Remy v. Lubbock Nat’l Bank
A fairly routine ESOP case that is being litigated in the 4th Circuit has raised a novel legal issue in this jurisdiction as to the financial liability of co-fiduciaries and nonfiduciaries, including the ESOP appraiser.
The plaintiffs in the main case sued the defendant, Lubbock National Bank (Lubbock), over its role as trustee in a 2011 transaction. They claimed Lubbock breached its fiduciary duties under ERISA when it caused the plan to overpay for company stock. Lubbock engaged Stout Risius Ross (SRR), an experienced ESOP appraiser, to serve as independent financial advisor. Among other things, the plaintiffs claimed SRR, when valuing the company and providing a fairness opinion in connection with the transaction, relied on projections that had been manipulated to maximize the sale price. Lubbock, as trustee, knew or should have known that the projections that SRR used were unreliable and the sale price was unsupportable “given the unreliability of the financial projections.”

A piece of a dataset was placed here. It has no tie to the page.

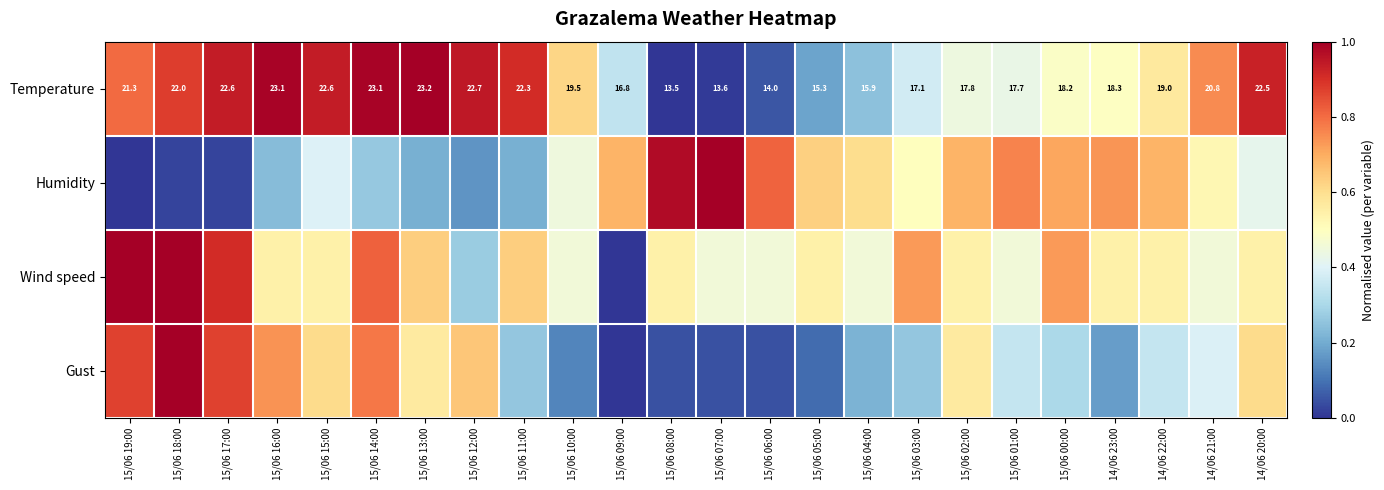

What is the difference between the highest and lowest values at 14/06 23:00?

0.6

Trustee’s third-party complaint
In defending against the suit, Lubbock filed a counterclaim as well as a third-party complaint against SRR and the seller of the company shares. Lubbock sought indemnification, contribution, and/or apportionment in the event Lubbock were found liable in the main case. In response, SRR filed a motion to dismiss Lubbock’s claims. SRR claimed it was not a fiduciary under ERISA and ERISA did not provide a right to contribution against a nonfiduciary.
The court stayed discovery in the principal case pending a resolution of the third-party motions. (The seller also filed a motion to dismiss.) The question whether ERISA provides for a right of contribution or indemnity by a fiduciary against a co-fiduciary or nonfiduciary was a legal issue that had not yet been decided in the 4th Circuit, the court said.
It noted that ERISA does not have specific provisions that grant a right of indemnification or contribution among fiduciaries. The U.S. Supreme Court has not addressed this specific issue, and different circuits have split on it. Some circuits have rejected the idea of a right of contribution, whereas others have found that, since ERISA has a foundation in trust law, which allows for a cause of action for contribution and indemnification, courts should be able to allow for a claim of contribution. District courts in the 4th Circuit also have come to a different conclusion on this issue, the court noted.
The court adopted the position of courts “holding ERISA provides for a right of indemnification or contribution among fiduciaries.” At the same time, the court found “the significant weight of authority” has rejected claims for contribution or indemnity against nonfiduciaries. The court pointed out that other courts have observed that “extending the threat of liability over the heads of those who only lend professional services to a plan without exercising any control over … plan assets will deter such individuals from helping fiduciaries navigate the intricate financial and legal thicket of ERISA.” It was undisputed that SRR was not a fiduciary, the court said. Accordingly, it granted SRR’s motion and dismissed the trustee’s claim for contribution against SRR.